Ether Ship was a multimedia space performance group created by Willard Van De Bogart in the late 1960s in Pittsburgh, Pennsylvania, with partner and cofounder Michael Lemon DeGeorge. They took an experimental approach to live entertainment—a live performing lab of image and sound, utilizing then-exotic technologies of expressive physical constructs, laser shows, video art, and light-form art; while playing live electronic synthesizers with radically altered instruments from mouth harp to Hammond organ, electronic cello, and classical screwdriver guitar.

Background
During concerts, Van De Bogart would sit in a space capsule and create music from there. In Jacques Vallée's book, Forbidden Science - Volume Two, Van De Bogart was said to have visualized higher entities while playing.

Career and performances
Van De Bogart and DeGeorge brought their "ship" to Disney-created California Institute of the Arts in that institution's inaugural year of 1970. At the elite school's temporary campus of Villa Cabrini, in Burbank, California, they constructed and conducted various performance experiments, in collaboration with other artists and media visionaries of the time, including Nam June Paik, Allan Kaprow, Morton Subotnick, Gene Youngblood, Serge Tcherepnin, Tom McVeety, Will Jackson, Larry Lauderborn, Sharon Grace, Naut Humon, Z'EV, et al. 

In 1972, Van De Bogart who had recently returned freedom Paris was appearing with his Electric Symphony Ensemble at Fresh Energies Theater in Pittsburgh every Saturday.

Ether Ship relocated in the San Francisco Bay area in 1974, performing over the next three decades in various forms and permutations, and appearing on cable and public media programs of various kinds.
The peak of Ether Ship's productivity was during the Haight-Ashbury studio days of 1978-79, when the group expanded in size and performed at many colleges and multimedia events. 

In 1982, what was left of the outfit was now a production company, Ether Ship Productions, which was a production co. They produced Trans-Millenia Consort, Ether Ship Records Cat no. AR3289  for Pauline Anna Strom.  The producer was Lemon DeGeorge, and the exec producer was Van de Bogart. The records were manufactured by San Jose's Arkay Records.

Post Ether Ship
Willard Van De Bogart now lives with wife and daughter in Thailand-Cambodia. He teaches at universities, and is researching obscure spiritual sites; has served as aide and consultant to the Thai government. He writes online generally of world eco-spiritual concerns.
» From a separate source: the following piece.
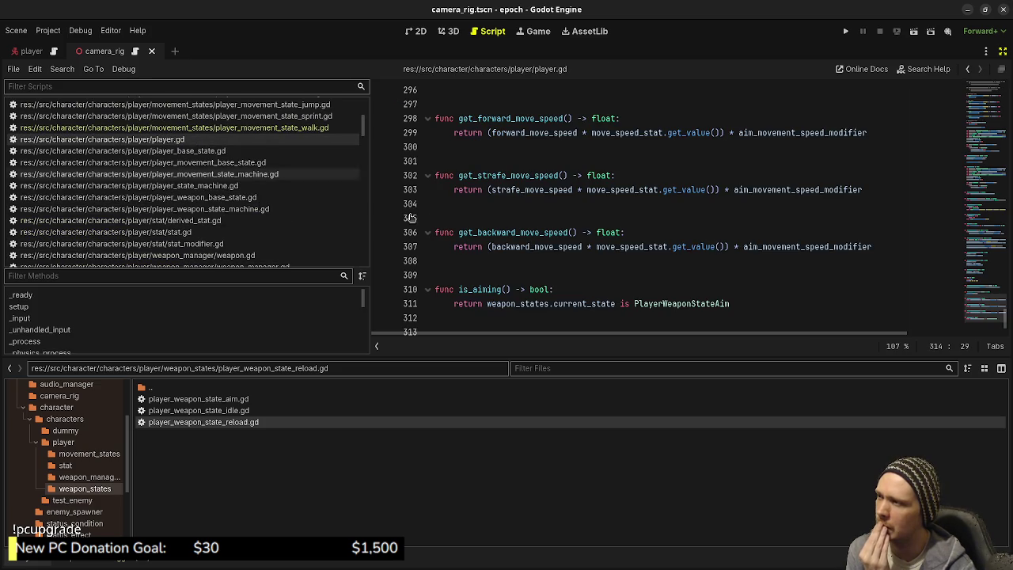
# Find is_aiming across all scripts and rename the player.gd function to can_sprint
pyautogui.scroll(-2, 668, 219)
Lemon DeGeorge has operated a sound studio in San Francisco for thirty years, and performs all over the world with a musical trio.

Several artists and musicians cycled through the ship's orbit. One collaborator—Will Jackson—undertook synthesizer experiments with wild Pacific whales as crewmember of the Greenpeace V anti-whaling expedition of 1975. He now lives in Southern California and Jamaica.

Later years
Ether Ship reunited to record again on Chinese New Year 2007.